Вечером он сказал жене:

— Не пишет мне Емельянов. И Сашка тоже. Непохоже это на Сашку. Он исполнительный.

— Мало ли что может быть, — неопределенно заметила Наталья Николаевна. Она скрылась в кухне, где готовился обед на завтра, и оттуда проговорила: — Надо будет, напишут.

— А если не напишут?

— Значит, обошлись без тебя.

Так просто она высказала как раз то, чего боялся Бакшин. Они, эти мальчишки, это будущее, они, кажется, и в самом деле решили обойтись без него. И Степан в том последнем разговоре дал понять то же самое. А как же тогда жить? Встревоженный, он подошел к дверям кухни. Жена взыскательно заглядывала в кастрюлю, где закипал завтрашний суп. Лицо ее слегка залоснилось от пара.

— А если твои ученики заявят тебе, что они могут обойтись без тебя?

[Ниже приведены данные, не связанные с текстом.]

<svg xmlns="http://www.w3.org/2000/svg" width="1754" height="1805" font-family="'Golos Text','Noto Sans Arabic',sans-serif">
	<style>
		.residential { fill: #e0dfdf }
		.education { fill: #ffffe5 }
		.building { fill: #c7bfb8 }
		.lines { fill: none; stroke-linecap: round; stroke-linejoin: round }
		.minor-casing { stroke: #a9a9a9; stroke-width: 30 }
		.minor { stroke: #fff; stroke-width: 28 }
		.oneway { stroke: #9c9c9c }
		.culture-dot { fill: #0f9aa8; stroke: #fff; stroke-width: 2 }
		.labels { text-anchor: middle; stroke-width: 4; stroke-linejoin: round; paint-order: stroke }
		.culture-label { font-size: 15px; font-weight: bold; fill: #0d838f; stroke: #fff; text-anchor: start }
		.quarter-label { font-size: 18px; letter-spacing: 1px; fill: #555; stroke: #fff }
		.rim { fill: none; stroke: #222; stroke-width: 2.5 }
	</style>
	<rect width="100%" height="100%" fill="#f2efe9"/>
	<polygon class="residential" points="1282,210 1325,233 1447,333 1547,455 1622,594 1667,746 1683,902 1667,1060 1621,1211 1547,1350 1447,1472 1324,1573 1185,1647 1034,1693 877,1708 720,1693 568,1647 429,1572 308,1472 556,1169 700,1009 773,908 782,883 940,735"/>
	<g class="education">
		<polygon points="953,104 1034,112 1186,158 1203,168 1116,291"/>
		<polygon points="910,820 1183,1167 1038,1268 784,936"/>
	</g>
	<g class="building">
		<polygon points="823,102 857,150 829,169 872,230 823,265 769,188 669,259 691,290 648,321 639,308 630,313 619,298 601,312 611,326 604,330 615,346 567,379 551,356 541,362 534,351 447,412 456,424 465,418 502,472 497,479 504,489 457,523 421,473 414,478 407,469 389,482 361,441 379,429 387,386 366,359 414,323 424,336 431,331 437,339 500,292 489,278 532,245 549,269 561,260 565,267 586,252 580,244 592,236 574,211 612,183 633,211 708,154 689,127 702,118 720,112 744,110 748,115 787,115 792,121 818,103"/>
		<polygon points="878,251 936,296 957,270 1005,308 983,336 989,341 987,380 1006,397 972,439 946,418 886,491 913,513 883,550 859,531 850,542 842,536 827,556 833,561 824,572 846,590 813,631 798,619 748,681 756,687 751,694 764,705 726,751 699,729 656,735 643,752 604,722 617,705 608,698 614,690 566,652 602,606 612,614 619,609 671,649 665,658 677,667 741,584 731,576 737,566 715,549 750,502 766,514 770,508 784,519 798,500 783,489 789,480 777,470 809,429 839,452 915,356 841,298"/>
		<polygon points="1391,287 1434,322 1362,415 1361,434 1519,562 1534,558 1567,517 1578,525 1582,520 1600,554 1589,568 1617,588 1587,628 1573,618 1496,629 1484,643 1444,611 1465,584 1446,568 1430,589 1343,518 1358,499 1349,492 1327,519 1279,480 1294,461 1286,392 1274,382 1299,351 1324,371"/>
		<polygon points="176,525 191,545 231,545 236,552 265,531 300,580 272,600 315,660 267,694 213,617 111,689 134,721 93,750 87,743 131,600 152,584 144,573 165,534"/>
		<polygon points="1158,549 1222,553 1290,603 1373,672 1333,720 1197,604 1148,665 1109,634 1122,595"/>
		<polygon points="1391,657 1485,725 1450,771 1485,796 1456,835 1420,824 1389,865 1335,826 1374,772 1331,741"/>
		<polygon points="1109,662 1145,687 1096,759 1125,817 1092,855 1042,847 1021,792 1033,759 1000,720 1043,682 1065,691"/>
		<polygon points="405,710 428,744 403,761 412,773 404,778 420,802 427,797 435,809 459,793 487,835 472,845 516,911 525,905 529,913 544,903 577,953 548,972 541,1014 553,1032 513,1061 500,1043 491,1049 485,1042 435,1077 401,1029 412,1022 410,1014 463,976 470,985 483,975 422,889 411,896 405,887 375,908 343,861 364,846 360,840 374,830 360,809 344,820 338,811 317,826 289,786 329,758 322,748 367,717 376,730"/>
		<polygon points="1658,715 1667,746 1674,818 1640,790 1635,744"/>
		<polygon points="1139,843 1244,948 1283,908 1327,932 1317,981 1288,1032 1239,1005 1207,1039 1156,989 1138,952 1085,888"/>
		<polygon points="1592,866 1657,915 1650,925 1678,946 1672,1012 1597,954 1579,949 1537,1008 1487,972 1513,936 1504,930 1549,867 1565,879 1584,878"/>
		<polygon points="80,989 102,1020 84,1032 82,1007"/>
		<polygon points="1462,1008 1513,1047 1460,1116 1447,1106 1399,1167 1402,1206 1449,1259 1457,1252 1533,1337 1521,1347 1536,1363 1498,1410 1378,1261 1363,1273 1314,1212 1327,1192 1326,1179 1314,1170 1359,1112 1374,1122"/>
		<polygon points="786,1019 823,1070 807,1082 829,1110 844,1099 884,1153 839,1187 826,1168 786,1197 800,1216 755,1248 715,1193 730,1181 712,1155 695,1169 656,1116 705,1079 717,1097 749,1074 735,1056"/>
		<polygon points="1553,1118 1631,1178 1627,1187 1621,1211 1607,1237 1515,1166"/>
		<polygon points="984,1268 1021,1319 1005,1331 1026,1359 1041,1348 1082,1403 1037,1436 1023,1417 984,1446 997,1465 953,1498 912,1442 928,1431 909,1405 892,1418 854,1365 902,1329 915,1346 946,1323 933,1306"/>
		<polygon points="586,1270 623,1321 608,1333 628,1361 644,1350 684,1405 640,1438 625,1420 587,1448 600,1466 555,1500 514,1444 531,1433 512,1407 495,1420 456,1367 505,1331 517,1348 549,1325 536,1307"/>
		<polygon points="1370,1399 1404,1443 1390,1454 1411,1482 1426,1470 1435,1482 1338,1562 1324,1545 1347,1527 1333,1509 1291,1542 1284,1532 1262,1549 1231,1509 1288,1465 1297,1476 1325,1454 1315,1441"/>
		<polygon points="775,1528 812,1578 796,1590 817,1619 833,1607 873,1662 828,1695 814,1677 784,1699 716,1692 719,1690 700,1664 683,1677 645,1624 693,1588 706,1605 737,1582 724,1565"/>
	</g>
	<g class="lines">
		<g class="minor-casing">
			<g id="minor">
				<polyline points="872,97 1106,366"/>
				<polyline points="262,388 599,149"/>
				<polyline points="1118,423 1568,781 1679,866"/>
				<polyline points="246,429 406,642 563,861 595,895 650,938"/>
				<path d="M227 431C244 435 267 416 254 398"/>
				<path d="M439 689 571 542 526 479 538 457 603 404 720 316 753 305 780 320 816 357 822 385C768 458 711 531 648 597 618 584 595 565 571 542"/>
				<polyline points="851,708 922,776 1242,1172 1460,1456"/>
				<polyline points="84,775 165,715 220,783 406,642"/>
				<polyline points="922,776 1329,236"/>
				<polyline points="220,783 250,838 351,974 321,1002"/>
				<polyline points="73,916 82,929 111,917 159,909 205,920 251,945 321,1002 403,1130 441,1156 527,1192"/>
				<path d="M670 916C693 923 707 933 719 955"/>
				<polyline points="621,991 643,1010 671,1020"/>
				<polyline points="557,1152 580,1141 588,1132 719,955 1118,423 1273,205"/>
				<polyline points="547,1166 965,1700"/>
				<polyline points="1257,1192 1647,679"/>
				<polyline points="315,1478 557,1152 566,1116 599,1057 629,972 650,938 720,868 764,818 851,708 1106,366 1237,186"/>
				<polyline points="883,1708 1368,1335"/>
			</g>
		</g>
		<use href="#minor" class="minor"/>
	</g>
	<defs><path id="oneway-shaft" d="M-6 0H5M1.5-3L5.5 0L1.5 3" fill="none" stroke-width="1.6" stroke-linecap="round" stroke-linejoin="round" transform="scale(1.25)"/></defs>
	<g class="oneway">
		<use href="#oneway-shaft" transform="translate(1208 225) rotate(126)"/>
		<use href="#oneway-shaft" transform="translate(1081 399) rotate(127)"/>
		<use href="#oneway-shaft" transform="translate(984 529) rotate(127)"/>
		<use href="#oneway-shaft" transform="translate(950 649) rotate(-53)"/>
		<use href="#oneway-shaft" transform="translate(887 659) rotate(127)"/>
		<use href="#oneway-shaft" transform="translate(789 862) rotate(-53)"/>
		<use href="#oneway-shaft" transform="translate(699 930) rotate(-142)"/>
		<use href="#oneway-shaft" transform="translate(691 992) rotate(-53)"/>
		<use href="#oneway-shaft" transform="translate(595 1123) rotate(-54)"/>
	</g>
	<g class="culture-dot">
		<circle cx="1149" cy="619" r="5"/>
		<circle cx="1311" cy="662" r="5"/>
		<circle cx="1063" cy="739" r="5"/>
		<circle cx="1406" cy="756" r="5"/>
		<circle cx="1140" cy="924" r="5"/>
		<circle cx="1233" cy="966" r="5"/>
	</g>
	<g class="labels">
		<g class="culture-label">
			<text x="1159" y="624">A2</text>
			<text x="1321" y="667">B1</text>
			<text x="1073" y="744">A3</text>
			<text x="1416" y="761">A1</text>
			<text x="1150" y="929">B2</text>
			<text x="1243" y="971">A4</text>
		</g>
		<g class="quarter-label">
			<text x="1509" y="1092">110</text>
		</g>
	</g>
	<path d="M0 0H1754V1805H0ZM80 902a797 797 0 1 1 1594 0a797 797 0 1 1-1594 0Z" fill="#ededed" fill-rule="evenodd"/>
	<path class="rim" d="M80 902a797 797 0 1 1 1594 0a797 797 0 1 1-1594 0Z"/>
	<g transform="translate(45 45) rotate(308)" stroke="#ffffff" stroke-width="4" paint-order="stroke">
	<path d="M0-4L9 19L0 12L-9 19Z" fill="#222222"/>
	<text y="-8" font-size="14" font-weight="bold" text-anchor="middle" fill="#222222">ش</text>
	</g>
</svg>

— Мои ученики? — Она закрыла кастрюлю крышкой. — Они еще и не то мне заявляют. Если на все обращать внимание… И если по каждому поводу я начну так мучительно раздумывать, то меня не хватит и на один учебный год. Ну, что такое случилось с этой твоей Емельяновой? Или с ее сыном?

Он хотел сказать: «Случилось со мной», — но это прозвучало бы как признание в своем бессилии, что было не принято в доме Бакшиных и, пожалуй, слишком мелодраматично.